Perchè sul campo abbiamo vinto tutti

di Filippo Falconeri

Ha vinto l’Italia ma anche la Spagna e soprattutto il suo allenatore Luis Enrique. Se una partita di calcio seguita da milioni di persone, non è solo sfida sul campo ma diventa messaggio in qualche misura extra sportivo, nella sera di Londra è spuntato il sole. Ma cosa è accaduto di tanto significativo? Ebbene, alla lealtà con cui si sono affrontati i giocatori sul terreno verde sono seguite le dichiarazioni degli spagnoli nel segno del rispetto e dell’applauso per il vincitore. Di più: la riflessione dell’allenatore iberico sul momento della sconfitta da vivere positivamente come riflessione, introspezione, insegnamento di vita e ripartenza verso nuovi traguardi sgombra per un attimo le nebbie da un sentire comune che vede il cadere, non solo sul campo, nella sola accezione negativa.
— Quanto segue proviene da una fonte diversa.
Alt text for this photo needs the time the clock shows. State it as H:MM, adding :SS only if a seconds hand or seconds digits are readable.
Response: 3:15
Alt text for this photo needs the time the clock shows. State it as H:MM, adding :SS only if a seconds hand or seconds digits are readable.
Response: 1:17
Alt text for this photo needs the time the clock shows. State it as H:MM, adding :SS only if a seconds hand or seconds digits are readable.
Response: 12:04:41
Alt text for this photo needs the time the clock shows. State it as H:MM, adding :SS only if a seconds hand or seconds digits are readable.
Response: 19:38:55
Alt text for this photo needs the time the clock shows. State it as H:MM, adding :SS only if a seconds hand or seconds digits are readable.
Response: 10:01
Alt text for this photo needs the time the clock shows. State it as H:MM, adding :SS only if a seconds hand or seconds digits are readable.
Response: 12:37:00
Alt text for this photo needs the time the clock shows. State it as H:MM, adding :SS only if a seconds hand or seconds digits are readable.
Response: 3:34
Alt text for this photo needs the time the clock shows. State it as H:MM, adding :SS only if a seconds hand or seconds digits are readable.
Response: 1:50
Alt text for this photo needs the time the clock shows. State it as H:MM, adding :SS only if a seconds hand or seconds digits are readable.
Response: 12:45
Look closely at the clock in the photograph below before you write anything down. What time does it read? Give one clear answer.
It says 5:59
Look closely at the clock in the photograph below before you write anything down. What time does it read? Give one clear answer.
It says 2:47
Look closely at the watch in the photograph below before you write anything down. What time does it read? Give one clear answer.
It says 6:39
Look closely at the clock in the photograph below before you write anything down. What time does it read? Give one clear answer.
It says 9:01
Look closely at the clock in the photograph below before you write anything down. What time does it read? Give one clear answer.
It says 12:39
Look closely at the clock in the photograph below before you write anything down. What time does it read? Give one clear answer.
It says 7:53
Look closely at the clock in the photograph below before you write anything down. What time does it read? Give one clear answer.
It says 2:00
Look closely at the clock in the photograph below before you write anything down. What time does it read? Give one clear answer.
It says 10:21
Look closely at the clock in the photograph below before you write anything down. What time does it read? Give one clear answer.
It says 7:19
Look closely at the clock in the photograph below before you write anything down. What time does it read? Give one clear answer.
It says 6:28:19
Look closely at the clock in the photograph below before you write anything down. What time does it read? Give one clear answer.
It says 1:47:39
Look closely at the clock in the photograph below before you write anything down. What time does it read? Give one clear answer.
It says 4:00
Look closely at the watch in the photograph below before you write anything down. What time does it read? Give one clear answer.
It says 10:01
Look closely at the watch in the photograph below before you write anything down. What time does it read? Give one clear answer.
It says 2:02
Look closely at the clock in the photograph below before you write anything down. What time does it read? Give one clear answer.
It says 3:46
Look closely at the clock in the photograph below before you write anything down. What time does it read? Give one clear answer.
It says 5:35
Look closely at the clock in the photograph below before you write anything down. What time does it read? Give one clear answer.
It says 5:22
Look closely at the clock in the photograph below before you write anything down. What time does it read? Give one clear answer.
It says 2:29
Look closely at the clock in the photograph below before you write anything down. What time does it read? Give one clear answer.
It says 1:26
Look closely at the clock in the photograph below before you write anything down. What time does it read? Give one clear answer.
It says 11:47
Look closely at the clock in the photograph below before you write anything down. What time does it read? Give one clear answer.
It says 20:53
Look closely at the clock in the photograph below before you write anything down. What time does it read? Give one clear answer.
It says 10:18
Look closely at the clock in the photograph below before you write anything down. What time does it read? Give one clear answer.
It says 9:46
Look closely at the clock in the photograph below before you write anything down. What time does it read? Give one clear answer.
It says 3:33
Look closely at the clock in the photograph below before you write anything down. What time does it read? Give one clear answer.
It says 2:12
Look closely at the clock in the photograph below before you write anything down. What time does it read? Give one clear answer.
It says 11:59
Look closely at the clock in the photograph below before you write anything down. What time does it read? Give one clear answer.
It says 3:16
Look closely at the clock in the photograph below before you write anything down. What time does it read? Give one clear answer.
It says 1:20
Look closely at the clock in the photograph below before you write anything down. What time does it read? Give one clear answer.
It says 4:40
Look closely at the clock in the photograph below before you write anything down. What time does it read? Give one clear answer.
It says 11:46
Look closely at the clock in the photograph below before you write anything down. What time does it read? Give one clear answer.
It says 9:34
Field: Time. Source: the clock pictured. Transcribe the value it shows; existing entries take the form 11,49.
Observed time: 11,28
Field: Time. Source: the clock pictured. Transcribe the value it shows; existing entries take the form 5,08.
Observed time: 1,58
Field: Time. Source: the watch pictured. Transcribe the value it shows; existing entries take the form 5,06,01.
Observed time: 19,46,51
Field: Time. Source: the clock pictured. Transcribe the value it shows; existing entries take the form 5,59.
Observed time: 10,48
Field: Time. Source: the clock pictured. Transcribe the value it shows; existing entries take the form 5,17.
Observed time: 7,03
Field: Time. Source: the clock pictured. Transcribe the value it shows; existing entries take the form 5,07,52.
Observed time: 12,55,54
Ormai la sconfitta è intesa come evento irreparabile, da nascondere ed esorcizzare, magari attraverso maledizioni ed accuse all’avversario. In una società in cui la forza di un individuo è direttamente proporzionale all’effimero successo del momento è vietato riflettere su debolezze e sconfitta. Si è discusso a lungo in questo Europeo di calcio se fosse giusto compiere il gesto di inginocchiarsi, prima della partita, in nome della lotta alla razzismo ed all’intolleranza. Posto che ogni segnale, ogni parola contro la xenofobia è straordinariamente importante, è però con gli atti concreti che si cambiano le cose. Chi serra il pugno e poi in campo (o fuori...) mena o insulta l’avversario cosa insegna ai propri figli?